Raise Visibility of tcp_receive_buffer_size parameter
On ICARUS, we have been experiencing many instances of "stalled flows", where the TCPSocketTransfer receiver does not receive any data for 10 seconds and gives up on the transfer.
We have determined that a possible culprit is the system-managed receiver buffer size, instead of using predetermined receive buffer sizes. (The default value for the tcp_receive_buffer_size parameter is 0, which enables system management.)There are a few actions we can take to help resolve/prevent this issue in the future:
- Include a reference to the configuration parameter/current value in the timeout message (on or near TCPSocket_transfer.cc:437)

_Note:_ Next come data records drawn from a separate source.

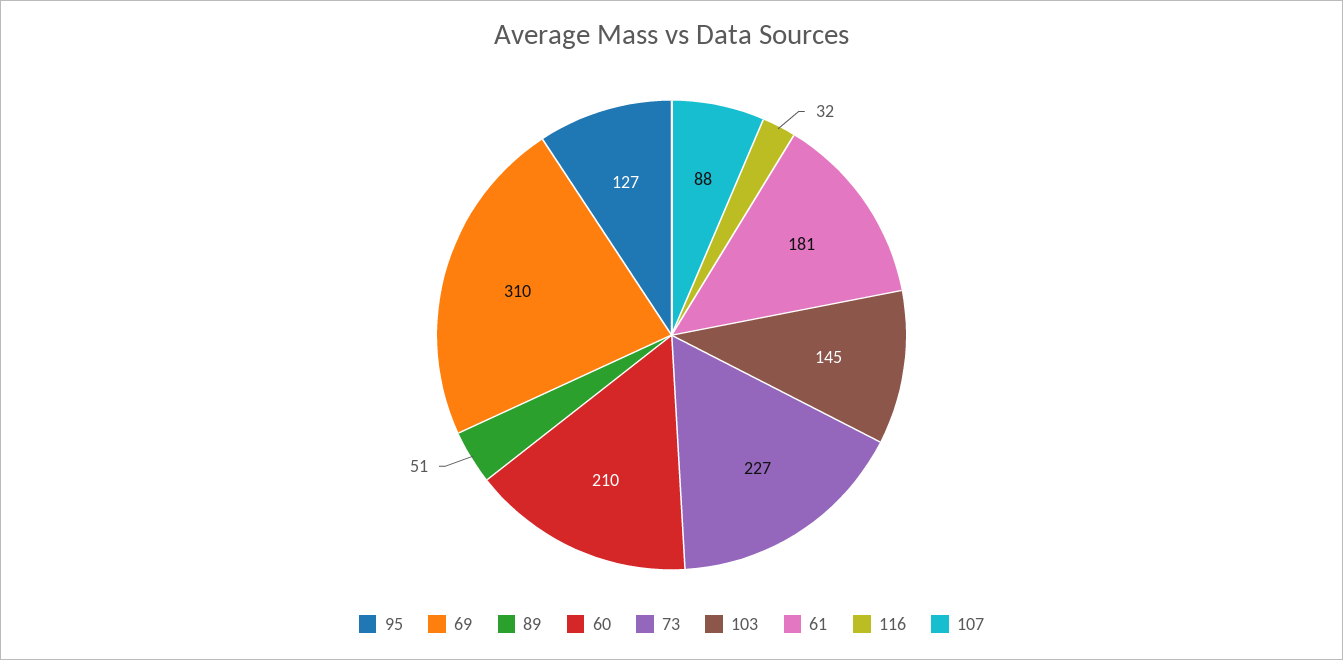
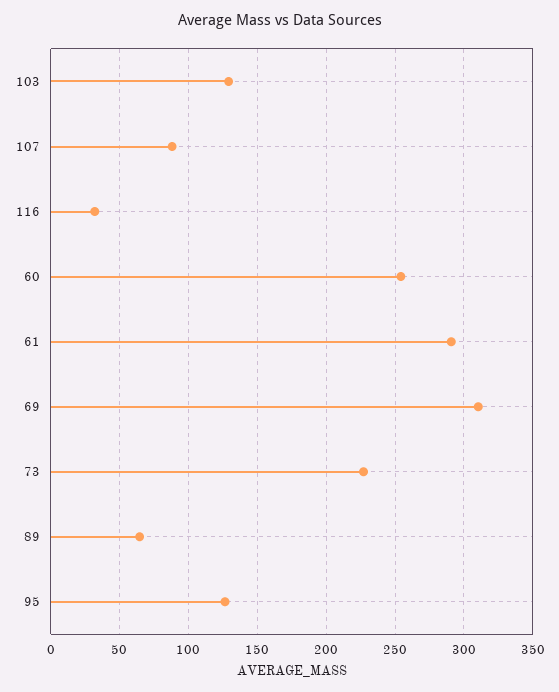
  {
    "95": 127,
    "69": 310,
-   "89": 51,
+   "89": 65,
-   "60": 210,
+   "60": 255,
    "73": 227,
-   "103": 145,
+   "103": 130,
-   "61": 181,
+   "61": 290,
    "116": 32,
    "107": 88
  }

- Change the default value to a reasonable default (32/64KB instead of 0)
- Add a feature to DAQInterface to book-keep the receive buffer size as it should be able to determine how many flows to/from what nodes are being requested
#1 Updated by Eric Flumerfelt about 1 month ago
I'll also note here that tcp_receive_buffer_size can be specified at the daq.<APP> level, and DataReceiverManager will pass it to all configured transfer plugins, in the same manner as the unified host_map and max_fragment_size_words. DataSenderManager does the same with the tcp_send_buffer_size (plus the host_map and max_fragment_size_words).